French President Raymond Poincaré with the royal family and Marshal Foch at Brussels' Grand Place

The following day, the King and Poincaré take part in a thanksgiving service at St. Rumbold’s Cathedral in Mechelen. Poincaré decorates courageous Cardinal Désiré-Joseph Mercier, famed for speaking out against the occupiers and his defiant letter, Patriotisme et Endurance. Poincaré also visits Liege, where he presents the entire city with the Légion d’honneur.

Albert I, the great-grandfather of Belgium’s present King Philippe, dies in a climbing accident at Marche-les-Dames on February 17, 1934. Elisabeth lives to see her grandson Baudouin become King. She dies in Brussels, aged 89, on 23 November 1965.

Kaiser flees

German Kaiser Wilhelm II flees into exile on the eve of the Armistice, quitting his Belgian headquarters in Spa and crossing the frontier by car into the neutral Netherlands. L’Album de la Guerre shows the dejected Emperor waiting for a train on the station platform at Eijsden. George V describes his cousin as “the greatest criminal in history” but rejects Prime Minister David Lloyd George’s demands to hang the Kaiser. The Dutch, in any case, refuse to extradite him.

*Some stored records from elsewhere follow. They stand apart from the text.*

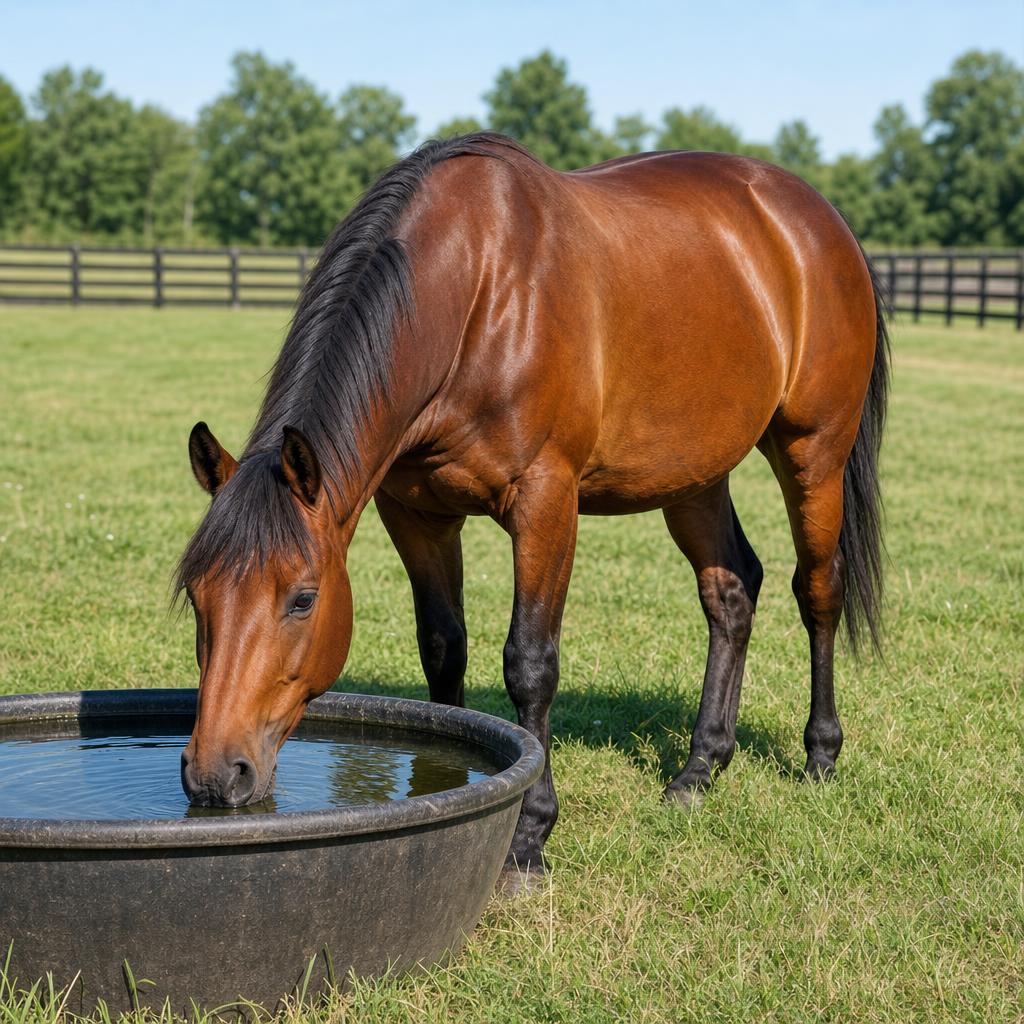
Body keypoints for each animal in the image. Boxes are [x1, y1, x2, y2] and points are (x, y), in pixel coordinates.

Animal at [177, 132, 888, 885]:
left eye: (304, 599)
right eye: (197, 595)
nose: (215, 776)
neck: (474, 295)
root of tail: (815, 217)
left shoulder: (546, 502)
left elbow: (530, 663)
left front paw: (529, 835)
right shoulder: (417, 515)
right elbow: (443, 649)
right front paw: (445, 796)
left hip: (814, 453)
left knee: (818, 589)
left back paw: (820, 754)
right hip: (696, 474)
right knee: (730, 591)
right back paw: (700, 768)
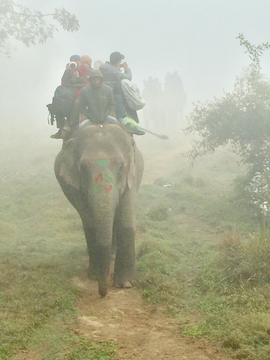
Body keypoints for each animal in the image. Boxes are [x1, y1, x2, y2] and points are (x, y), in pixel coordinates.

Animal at [53, 122, 144, 296]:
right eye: (83, 168)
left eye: (121, 167)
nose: (103, 293)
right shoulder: (75, 186)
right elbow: (90, 221)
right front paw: (95, 276)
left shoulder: (132, 176)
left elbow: (125, 220)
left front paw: (126, 283)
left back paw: (112, 256)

Kaiser at Eijsden station after fleeing to the Netherlands

Given refuge by Count Godard Bentinck at Kasteel Amerongen, Wilhelm formally renounces the Prussian and imperial thrones on November 28, 1918. He buys Huis Doorn from Baroness Wilhelmina Van Heemstra, the grandmother of Brussels-born actress Audrey Hepburn, in May 1920. He grows a beard and lives there peacefully, with his two wives (after Augusta, mother of his seven children, passes away in 1921 he weds Princess Hermine of Greiz), until his death on June 4, 1941. His great-great-grandson Prince Georg von Preussen recently filed legal claims for the restitution of property that belonged to the Kaiser.

L’Illustration

After the Armistice, L’Illustration receives many requests from veterans and families for reprints of editions from the conflict. Editor René Baschet spots an opportunity and, in 1922, brings out the first edition of L’Album de la Guerre, a compilation of the newspaper’s wartime coverage, augmented with new content, in two super-sized, cloth-bound volumes.

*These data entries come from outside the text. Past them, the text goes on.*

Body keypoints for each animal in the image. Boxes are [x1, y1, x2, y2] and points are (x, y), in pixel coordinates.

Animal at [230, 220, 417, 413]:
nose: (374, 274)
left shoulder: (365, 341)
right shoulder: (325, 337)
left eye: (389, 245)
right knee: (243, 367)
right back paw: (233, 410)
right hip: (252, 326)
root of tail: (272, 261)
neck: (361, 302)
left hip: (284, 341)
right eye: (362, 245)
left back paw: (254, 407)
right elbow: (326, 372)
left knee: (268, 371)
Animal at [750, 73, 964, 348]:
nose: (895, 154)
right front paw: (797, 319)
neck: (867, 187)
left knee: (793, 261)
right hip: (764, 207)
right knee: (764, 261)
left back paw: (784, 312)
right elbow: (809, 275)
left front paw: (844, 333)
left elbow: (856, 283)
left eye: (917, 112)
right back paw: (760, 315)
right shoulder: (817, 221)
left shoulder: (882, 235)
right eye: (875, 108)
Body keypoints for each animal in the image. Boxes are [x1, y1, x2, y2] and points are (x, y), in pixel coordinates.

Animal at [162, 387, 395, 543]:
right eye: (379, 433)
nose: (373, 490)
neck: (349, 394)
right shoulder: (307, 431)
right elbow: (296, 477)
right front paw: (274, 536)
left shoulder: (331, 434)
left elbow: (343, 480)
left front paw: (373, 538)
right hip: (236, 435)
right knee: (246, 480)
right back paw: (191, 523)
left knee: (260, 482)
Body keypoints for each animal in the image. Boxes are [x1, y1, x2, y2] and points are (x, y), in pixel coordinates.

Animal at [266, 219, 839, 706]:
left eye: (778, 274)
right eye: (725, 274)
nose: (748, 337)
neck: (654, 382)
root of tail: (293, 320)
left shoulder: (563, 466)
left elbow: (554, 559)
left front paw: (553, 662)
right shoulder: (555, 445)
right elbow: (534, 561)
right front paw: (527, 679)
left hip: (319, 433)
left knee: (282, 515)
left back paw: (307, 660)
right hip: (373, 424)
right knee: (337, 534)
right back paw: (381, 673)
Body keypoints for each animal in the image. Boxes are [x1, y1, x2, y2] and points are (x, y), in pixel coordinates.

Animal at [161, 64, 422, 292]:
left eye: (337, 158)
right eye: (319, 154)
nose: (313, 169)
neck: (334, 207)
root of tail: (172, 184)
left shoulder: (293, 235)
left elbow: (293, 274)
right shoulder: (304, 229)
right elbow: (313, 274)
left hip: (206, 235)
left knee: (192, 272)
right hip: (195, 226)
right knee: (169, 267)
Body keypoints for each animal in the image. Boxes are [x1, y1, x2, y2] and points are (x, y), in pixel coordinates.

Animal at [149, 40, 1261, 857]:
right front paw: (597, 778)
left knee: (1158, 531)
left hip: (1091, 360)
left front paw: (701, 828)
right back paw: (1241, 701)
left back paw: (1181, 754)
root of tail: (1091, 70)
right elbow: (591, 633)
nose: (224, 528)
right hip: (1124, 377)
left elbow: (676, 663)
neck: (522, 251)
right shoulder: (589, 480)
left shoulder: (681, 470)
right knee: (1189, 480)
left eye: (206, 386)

The album opens with a series of handwritten messages, praising Baschet’s initiative, from six moustached Marshals: Joseph Joffe, Ferdinand Foch, Émile Fayolle, Louis Franchet-d’Espèrey, Hubert Lyautey and Philippe Pétain. After his country’s surrender in the Second World War, “Lion of Verdun” Pétain becomes head of the Vichy France puppet government. Convicted of treason, he is saved from the firing squad by the intervention of one of his former junior officers, Charles de Gaulle.

Arrival of Belgian King and Queen at Parliament after Armistice

Totalling 1,340 pages and featuring more than 2,500 mostly black-and-white photographs, as well as striking colour images, L’Album de la Guerre is an instant hit. The first two print runs of 30,000 copies quickly sell out and L’Illustration produces a third edition in 1923, followed by nine more – 200,000 copies in all – during the inter-war period.

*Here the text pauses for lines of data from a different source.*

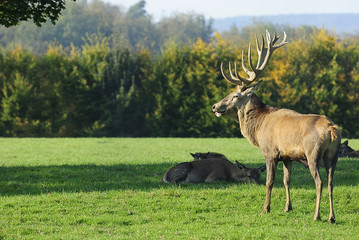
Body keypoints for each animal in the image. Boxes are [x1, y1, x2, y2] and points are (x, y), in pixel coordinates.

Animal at [212, 30, 342, 223]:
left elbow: (270, 181)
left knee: (319, 182)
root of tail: (332, 130)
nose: (215, 106)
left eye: (235, 96)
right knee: (331, 182)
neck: (258, 128)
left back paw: (317, 215)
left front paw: (265, 209)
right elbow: (286, 180)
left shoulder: (270, 152)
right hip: (333, 155)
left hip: (313, 153)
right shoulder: (287, 156)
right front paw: (288, 207)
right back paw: (331, 217)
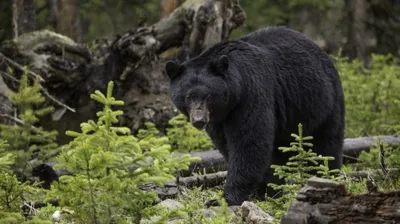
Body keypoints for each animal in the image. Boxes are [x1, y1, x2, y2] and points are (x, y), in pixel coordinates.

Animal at [164, 25, 346, 205]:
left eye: (208, 96)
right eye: (188, 97)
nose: (199, 120)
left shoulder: (250, 95)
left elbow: (249, 143)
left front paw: (226, 198)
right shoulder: (219, 120)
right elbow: (227, 145)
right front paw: (262, 190)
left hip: (324, 102)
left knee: (326, 145)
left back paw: (326, 177)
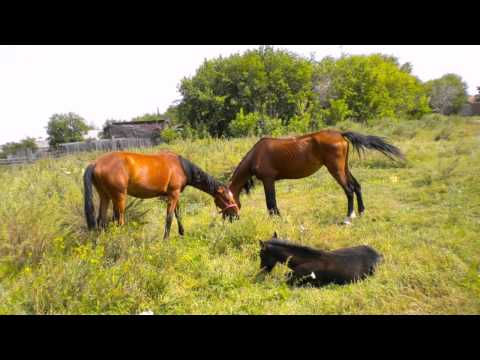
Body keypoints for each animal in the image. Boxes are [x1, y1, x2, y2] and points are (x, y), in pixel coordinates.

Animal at [84, 150, 240, 240]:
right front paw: (166, 239)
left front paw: (182, 233)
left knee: (101, 221)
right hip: (119, 197)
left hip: (105, 196)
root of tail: (95, 163)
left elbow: (178, 214)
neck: (181, 166)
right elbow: (169, 217)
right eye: (227, 198)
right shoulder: (173, 194)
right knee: (119, 221)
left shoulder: (175, 195)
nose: (236, 215)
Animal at [229, 129, 404, 224]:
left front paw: (277, 218)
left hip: (335, 169)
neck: (257, 154)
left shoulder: (268, 180)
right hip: (344, 168)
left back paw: (349, 216)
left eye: (224, 200)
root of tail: (340, 134)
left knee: (349, 190)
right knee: (357, 186)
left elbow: (271, 202)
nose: (230, 219)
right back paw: (361, 212)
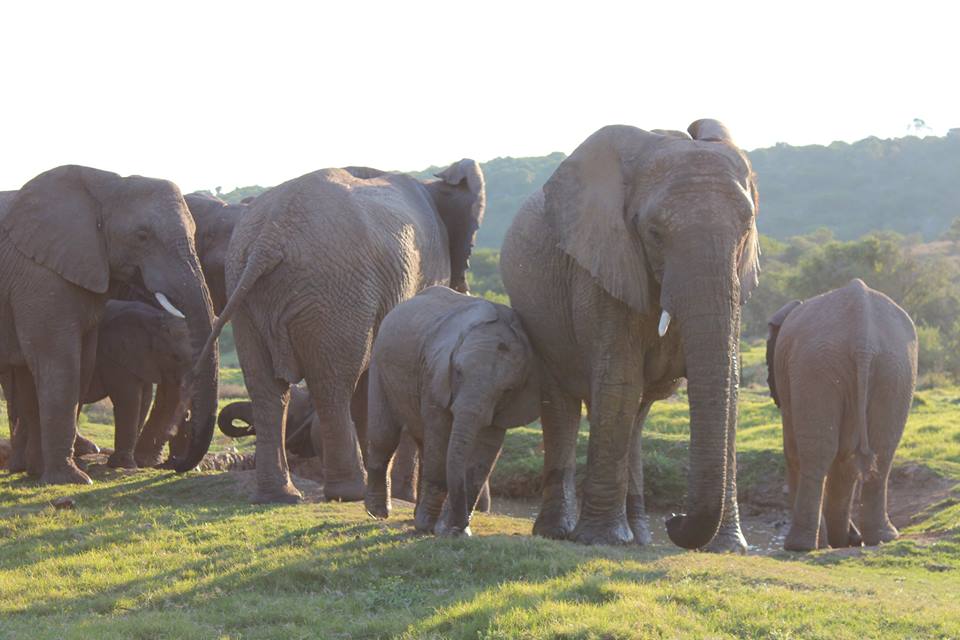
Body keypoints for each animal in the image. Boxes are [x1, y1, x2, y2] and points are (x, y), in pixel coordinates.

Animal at [0, 166, 218, 484]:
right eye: (142, 236)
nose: (176, 466)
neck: (106, 184)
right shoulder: (39, 275)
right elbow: (60, 363)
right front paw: (72, 479)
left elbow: (81, 364)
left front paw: (42, 474)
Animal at [193, 159, 488, 500]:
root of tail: (268, 238)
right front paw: (400, 496)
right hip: (336, 294)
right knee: (332, 383)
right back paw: (350, 492)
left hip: (246, 290)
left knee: (266, 387)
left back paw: (280, 495)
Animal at [366, 286, 536, 536]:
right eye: (458, 372)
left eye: (507, 390)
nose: (456, 528)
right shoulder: (435, 376)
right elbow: (439, 433)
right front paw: (430, 527)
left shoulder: (504, 406)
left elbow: (485, 449)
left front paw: (455, 531)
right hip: (379, 363)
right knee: (384, 436)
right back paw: (378, 513)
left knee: (422, 444)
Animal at [498, 121, 760, 552]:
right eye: (653, 232)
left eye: (746, 229)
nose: (673, 519)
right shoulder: (603, 263)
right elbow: (619, 379)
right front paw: (600, 541)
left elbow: (730, 383)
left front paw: (728, 548)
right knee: (564, 406)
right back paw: (558, 532)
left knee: (638, 414)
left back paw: (638, 537)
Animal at [764, 278, 916, 552]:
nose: (853, 537)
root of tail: (863, 336)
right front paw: (847, 540)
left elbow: (793, 451)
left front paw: (843, 540)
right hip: (893, 369)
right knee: (882, 450)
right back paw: (882, 538)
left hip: (818, 365)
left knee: (814, 454)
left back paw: (801, 546)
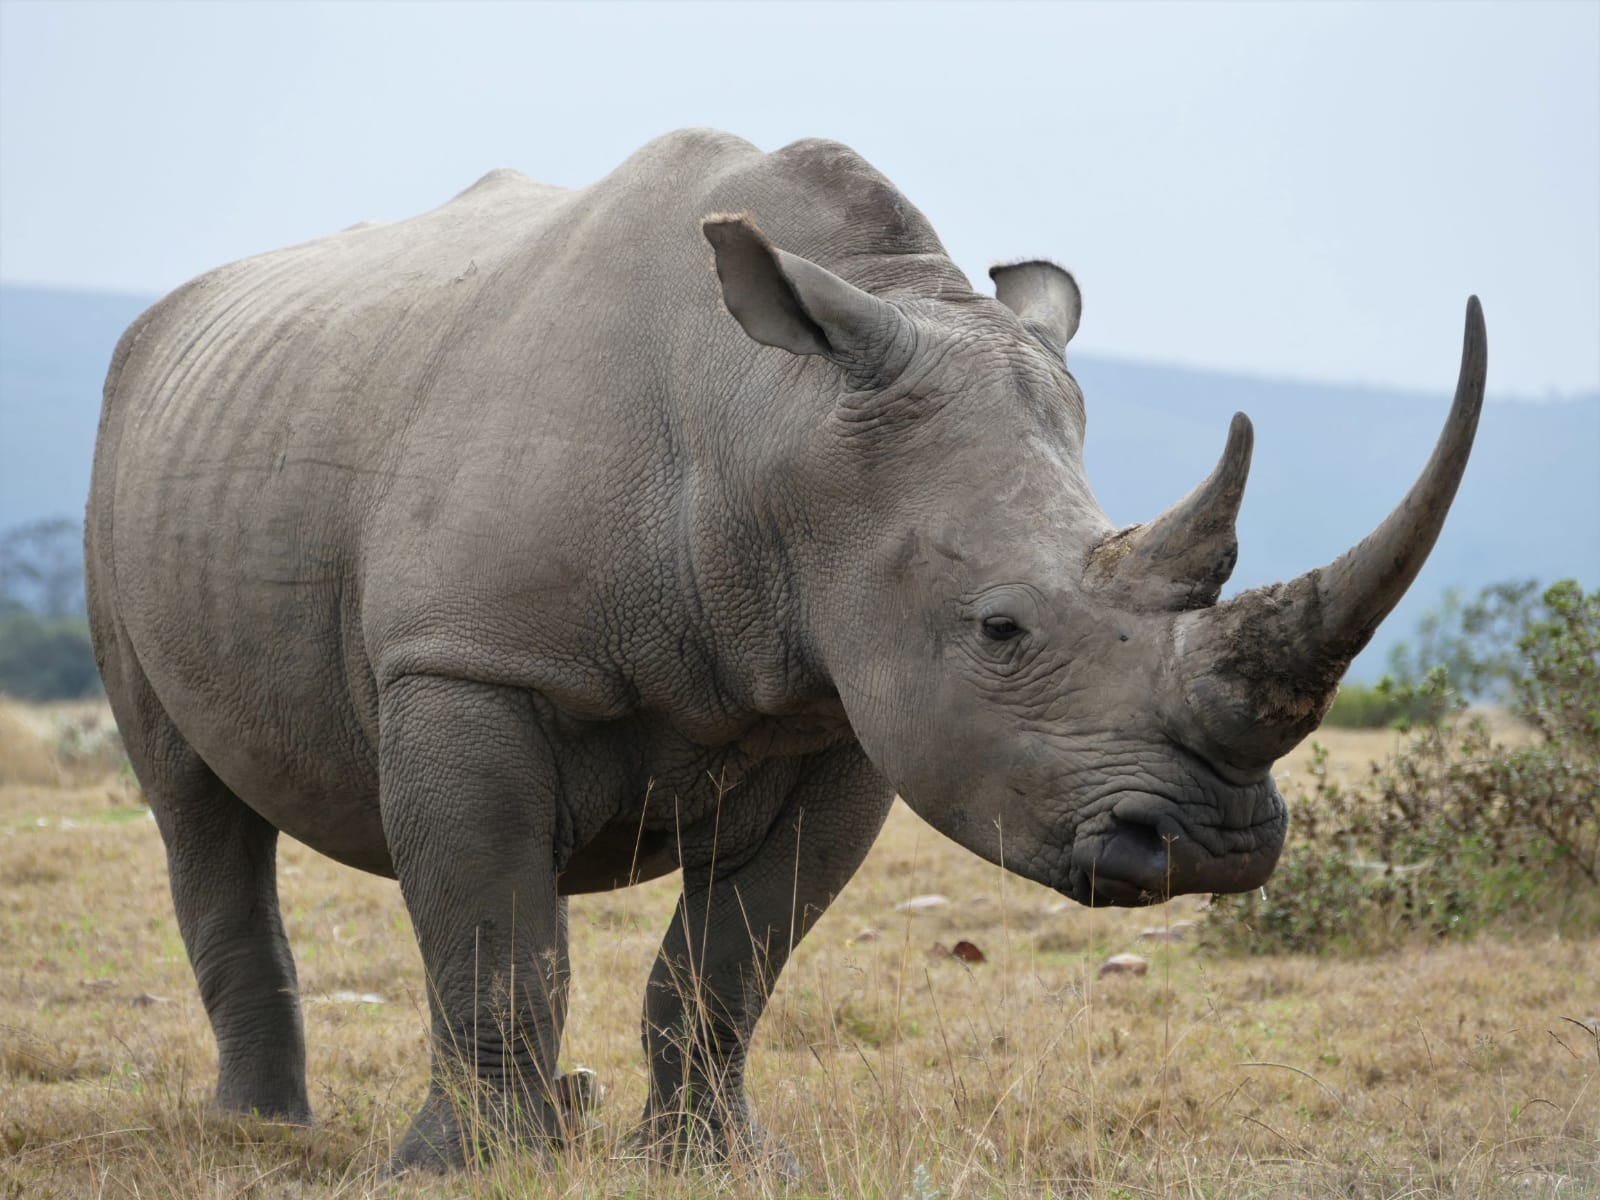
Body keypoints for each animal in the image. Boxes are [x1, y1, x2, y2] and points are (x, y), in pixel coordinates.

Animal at [85, 129, 1485, 1171]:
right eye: (1002, 628)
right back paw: (265, 1133)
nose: (1214, 845)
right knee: (196, 807)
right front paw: (469, 1168)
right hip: (131, 450)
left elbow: (725, 964)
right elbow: (490, 944)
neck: (767, 421)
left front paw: (707, 1163)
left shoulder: (847, 708)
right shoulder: (467, 660)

The Fall of France in 1940 and occupation puts paid to further distribution. It’s easy to see why: the triumphalist tone of the reporting and unsparing images of German dead, captured Germans and executions of Boche collaborators do not sit well with the new regime. The authorities impose a new “political editor” at L’Illustration, Jacques de Lesdain. The newspaper supports Pétain and appears until it is banned in September 1944 by the restored French government. Its offices and printworks are seized by the state.

De Lesdain flees and helps set up a short-lived collaborationist radio station in Sigmaringen, Germany. Condemned to death in absentia, he makes his way to Italy, gains political asylum and works in Rome for the French Embassy and Vatican newspaper L’Osservatore Romano, under the protection of German Cardinal Josef Frings. There is no trace of him after 1976. Baschet is cleared of personal wrongdoing, but his business is forced to close for good in 1949. He dies the same year.